For the love of the Children... or your favorite religion... don't be an optimistic coder. That's the worst thing you can possibly be. This evening I've been struggling with the rollout of a new application and hitting a problem that defied explanation for at least two hours. This wasn't the only problem I had this evening, it was just the one that delayed me the most.
To start off, I was in the middle of the roll-out (London done, ready to do NYC) when I got a little "prairie dog" from my manager: "Hey Bob, can you hold off on the roll-out for a bit. I just want to check on something." Well... sure... I was 4 mins until the time I was to do the second of three phases of the roll-out, and somethings were already done from an infrastructural point of view, but sure, I'd hold off.
So I held.
For 45 mins.
Then he said "OK, go ahead." Nice guy, but really... the time to say "Hold off" is before I start the roll-out, not between phases I and II. It's a little bit of a problem when you do it that way. Since I didn't have control of the DNS entries, I was already at a point that rolling back phase I was going to be hard, so what's up? Never found out, but that's OK. We went ahead with it.
Then I got to the problem that held me up for a few hours.
I'm not one to give up easily. In fact, for a roll-out, I can't remember ever backing it out as opposed to fixing the issues right then and there. So I had to figure out why two of the four boxes in NYC were giving us grief. I was able to skip it and roll-out Chicago, but I came back to the problem boxes soon enough and had to face the music. It was nasty.
I looked at the evidence in the logs and it was as if the code simply stopped. It did one request, started another and that was it. Dead. No crash... no core... just stopped.

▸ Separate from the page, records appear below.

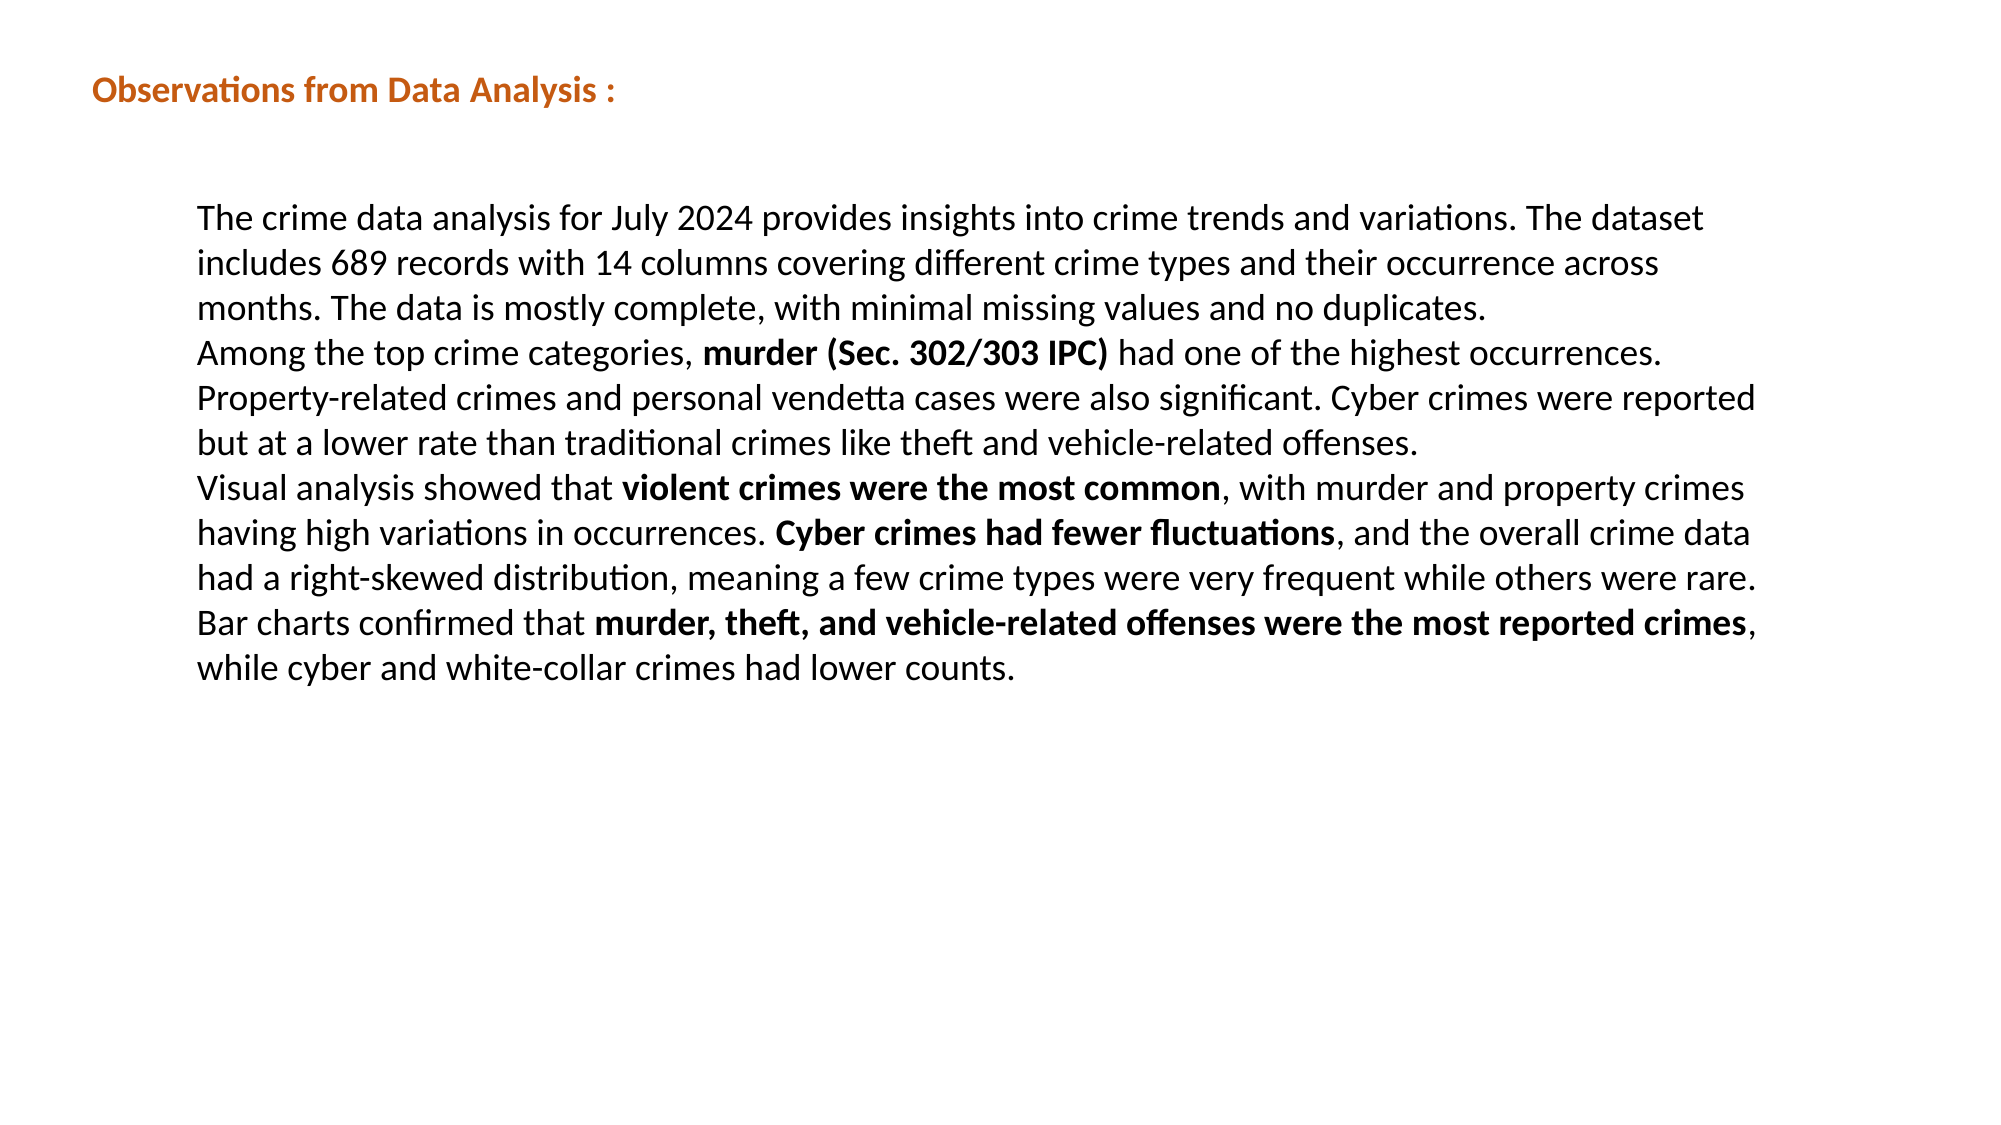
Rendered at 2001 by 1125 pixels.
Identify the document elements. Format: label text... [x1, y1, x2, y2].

list The crime data analysis for July 2024 provides insights into crime trends and variations. The dataset includes 689 records with 14 columns covering different crime types and their occurrence across months. The data is mostly complete, with minimal missing values and no duplicates. Among the top crime categories, murder (Sec. 302/303 IPC) had one of the highest occurrences. Property-related crimes and personal vendetta cases were also significant. Cyber crimes were reported but at a lower rate than traditional crimes like theft and vehicle-related offenses. Visual analysis showed that violent crimes were the most common, with murder and property crimes having high variations in occurrences. Cyber crimes had fewer fluctuations, and the overall crime data had a right-skewed distribution, meaning a few crime types were very frequent while others were rare. Bar charts confirmed that murder, theft, and vehicle-related offenses were the most reported crimes, while cyber and white-collar crimes had lower counts. [196, 191, 1792, 831]
title Observations from Data Analysis : [90, 63, 619, 254]
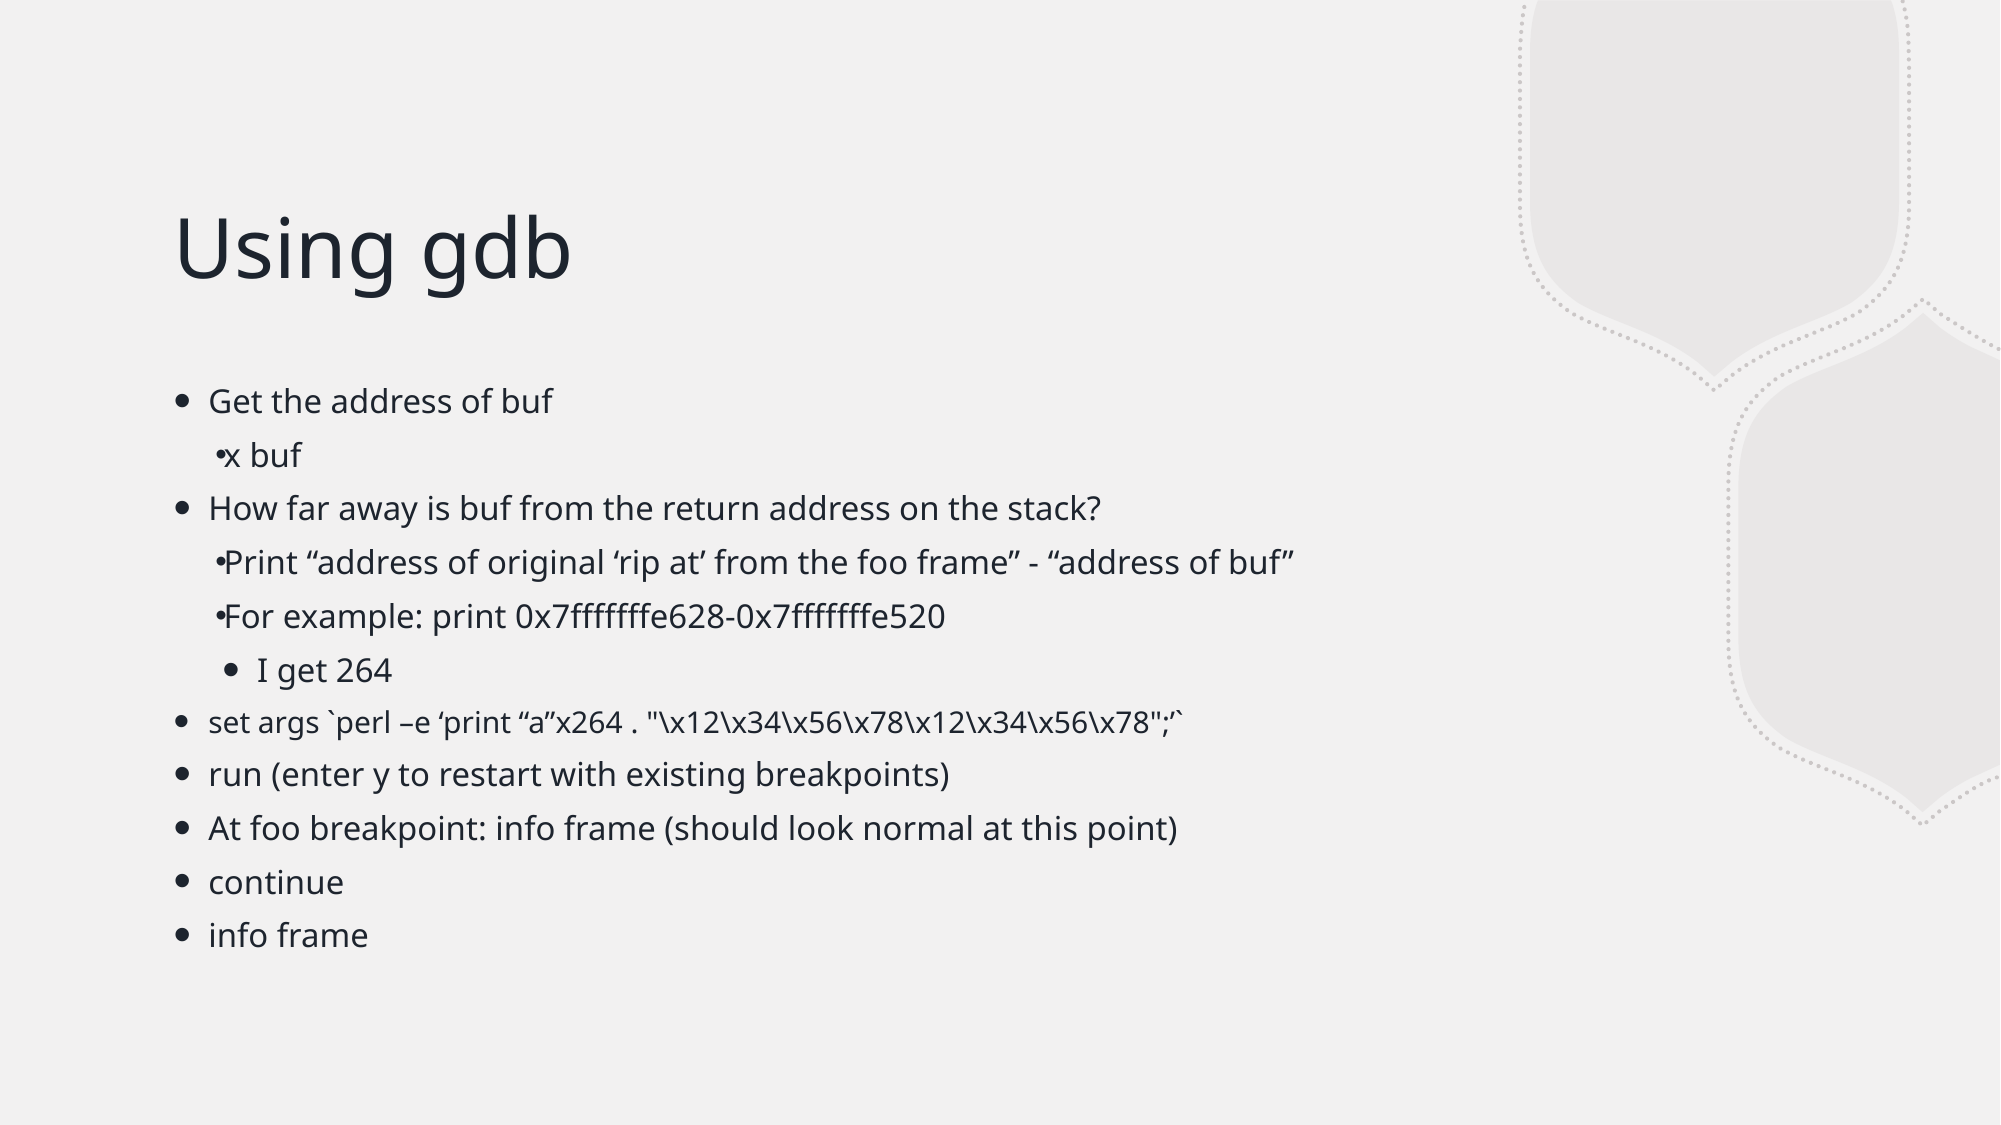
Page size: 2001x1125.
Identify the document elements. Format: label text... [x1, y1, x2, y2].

list Get the address of buf x buf How far away is buf from the return address on the stack? Print “address of original ‘rip at’ from the foo frame” - “address of buf” For example: print 0x7fffffffe628-0x7fffffffe520 I get 264 set args `perl –e ‘print “a”x264 . "\x12\x34\x56\x78\x12\x34\x56\x78";’` run (enter y to restart with existing breakpoints) At foo breakpoint: info frame (should look normal at this point) continue info frame [158, 368, 1648, 968]
title Using gdb [158, 157, 1648, 332]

We tried network issues, DNS resolution issues... everything that might be a problem. In the end, I was just thinking of all the steps the code was doing and the memory popped into my head. I increased the memory on the JVM, and BINGO! It worked.
So here's the thing I can't stand about production coding: Optimistic Coders. The original coder of this little app had used a try/catch block in the code and 'swallowed' the Exceptions. He didn't think they'd ever be needed, I guess. Well... he was wrong. Had I been able to see a Java OutOfMemory exception, this would have held me up for about 2 mins and I'd never have wondered what was wrong - it would have been telling me what was wrong.
No, by hiding the true cause, this coder has hurt the reputation of Java, the developers in the group, and certainly himself. It's sad that the JVM can't take an arg that says "up to the limit of the box" for memory usage. But it can't. You have to "size" the apps. So be it. But when you assume that everything is going to be OK, and never check return values, never check to see if the thing you asked to create was, in fact, created, then you leave yourself open to all kinds of problems. All kinds.
It's over now, but I've lived through this so many times, I don't even bother trying to educate the unaware. I'll say something, in passing, and if he's interested in really understanding his problems, he'll ask. But I'll bet you he won't. If he was interested in doing a good job, then he'd have thought of it already. But he hasn't. He'll be like this as long as he's coding. Too bad.